Lecture de la première lettre de saint Paul apôtre aux Corinthiens

Frères, je dois vous le dire : le temps est limité. Dès lors, que ceux qui ont une femme soient comme s’ils n’avaient pas de femme, ceux qui pleurent, comme s’ils ne pleuraient pas, ceux qui ont de la joie, comme s’ils n’en avaient pas, ceux qui font des achats, comme s’ils ne possédaient rien, ceux qui profitent de ce monde, comme s’ils n’en profitaient pas vraiment. Car il passe, ce monde tel que nous le voyons.

 

ÉVANGILE
« Convertissez-vous et croyez à l’Évangile » (Mc 1, 14-20)
Alléluia. Alléluia.Le règne de Dieu est tout proche. Convertissez-vous et croyez à l’Évangile. Alléluia. (Mc 1, 15)

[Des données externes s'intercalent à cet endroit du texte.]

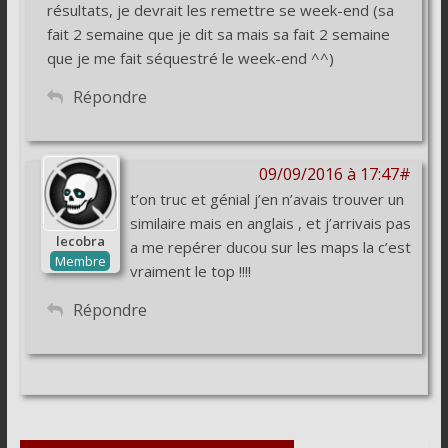
résultats, je devrait les remettre se week-end (sa
fait 2 semaine que je dit sa mais sa fait 2 semaine
que je me fait séquestré le week-end ^^)
Répondre
09/09/2016 à 17:47#
t’on truc et génial j’en n’avais trouver un
similaire mais en anglais , et j’arrivais pas
lecobra
a me repérer ducou sur les maps la c’est
Membre
vraiment le top !!!!
Répondre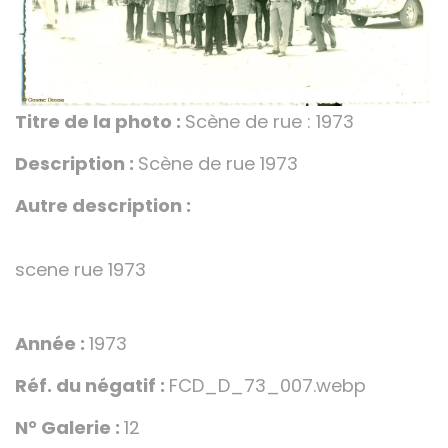
Titre de la photo :
Scène de rue : 1973
Description :
Scène de rue 1973
Autre description :
scene rue 1973
Année :
1973
Réf. du négatif :
FCD_D_73_007.webp
N° Galerie :
12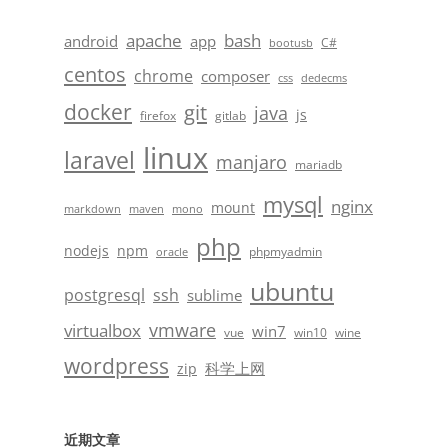
apache
bash
android
app
C#
bootusb
centos
chrome
composer
css
dedecms
docker
git
java
js
firefox
gitlab
linux
laravel
manjaro
mariadb
mysql
nginx
mount
markdown
maven
mono
php
nodejs
npm
phpmyadmin
oracle
ubuntu
postgresql
ssh
sublime
vmware
virtualbox
win7
vue
win10
wine
wordpress
科学上网
zip
近期文章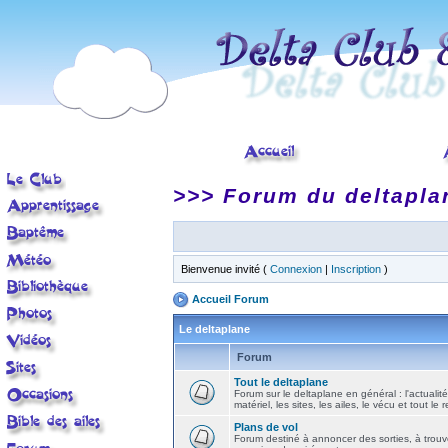
>>> Forum du deltapla
Bienvenue invité (
Connexion
|
Inscription
)
Accueil Forum
Le deltaplane
Forum
Tout le deltaplane
Forum sur le deltaplane en général : l'actualité
matériel, les sites, les ailes, le vécu et tout le r
Plans de vol
Forum destiné à annoncer des sorties, à trouv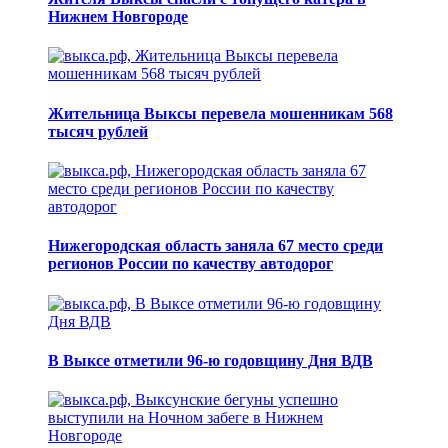
Нижнем Новгороде
Жительница Выксы перевела мошенникам 568
тысяч рублей
Нижегородская область заняла 67 место среди
регионов России по качеству автодорог
В Выксе отметили 96-ю годовщину Дня ВДВ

Évangile de Jésus Christ selon saint Marc

Après l’arrestation de Jean le Baptiste, Jésus partit pour la Galilée proclamer l’Évangile de Dieu ; il disait : « Les temps sont accomplis : le règne de Dieu est tout proche. Convertissez-vous et croyez à l’Évangile. »
Passant le long de la mer de Galilée, Jésus vit Simon et André, le frère de Simon, en train de jeter les filets dans la mer, car c’étaient des pêcheurs. Il leur dit : « Venez à ma suite. Je vous ferai devenir pêcheurs d’hommes. » Aussitôt, laissant leurs filets, ils le suivirent. Jésus avança un peu et il vit Jacques, fils de Zébédée, et son frère Jean, qui étaient dans la barque et réparaient les filets. Aussitôt, Jésus les appela. Alors, laissant dans la barque leur père Zébédée avec ses ouvriers, ils partirent à sa suite.